The dynamic process of radioactive iodine removal by ionic liquid 1-butyl-3-methyl-imidazolium acetate: discriminating and quantifying halogen bonds versus induced force

Abstract

With the increasing demand for nuclear energy and the Fukushima Daiichi nuclear disaster in 2011, the removal of radioactive and hazardous iodine has attracted more and more attention. Here, we investigate the dynamic process of radioactive iodine sorption in a representative acetate-based ionic liquid (AcIL), 1-butyl-3-methyl-imidazolium acetate [BMIM][Ac], via in situ UV-Vis spectroscopy in combination with a two-dimensional correlation technique. More importantly, the halogen bonds (including interior and exterior types) and induced force (only possessing an exterior form) resulting in iodine sorption in [BMIM][Ac] at specific time points are discriminated and quantified. The results show that the iodine sorption in [BMIM][Ac] can be divided into three zones. In the first 140 min, only halogen bonds occur (Zone 1). From 140 to 240 min, (exterior) halogen bonds and induced force occur simultaneously (Zone 2). After 240 min, only induced force occurs (Zone 3).
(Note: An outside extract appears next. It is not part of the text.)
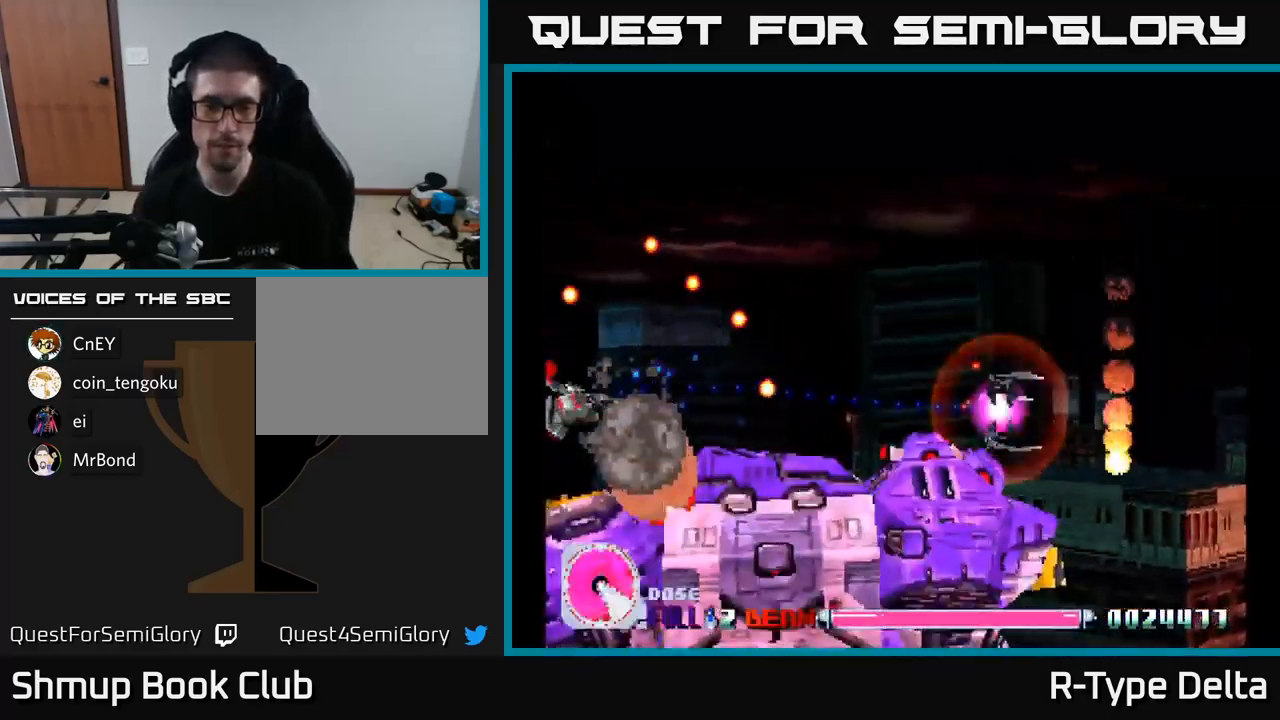
{"buttons": ["X", "DPAD_UP"], "right_stick": "center", "events": [[183, "DPAD_DOWN", "down"], [250, "DPAD_DOWN", "up"], [500, "DPAD_UP", "down"]]}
Specifically, Zone 1 consists of two subzones, i.e., Zone 1a (before 90 min) and Zone 1b (90–140 min), corresponding to interior and exterior halogen bonds, respectively. Zone 2 is composed of three subzones, i.e., Zone 2a (140–180 min), Zone 2b (180–200 min), and Zone 2c (200–240 min), with (exterior) halogen bonds taking up the majority, approximately one half, and a small part of the total iodine sorption, respectively. The proportion of halogen bonds and induced force resulting in iodine sorption by [BMIM][Ac] can be approximately derived as 100% and 0% within 140 min, 96% and 4% within 240 min, and 91% and 9% within 570 min, respectively. Furthermore, the proportion of interior and exterior halogen bonds resulting in iodine sorption by [BMIM][Ac] could be approximately derived as 85% and 15% within 140 min, 80% and 20% within 240 min, and 80% and 20% within 570 min, respectively. These processes and quantifications can provide insight into the radioactive iodine removal by ILs in addition to the [BMIM][Ac] that we investigated here, and may motivate further experimental or theoretical studies on the application of halogen bonds for removal of iodine by designing new types of ILs.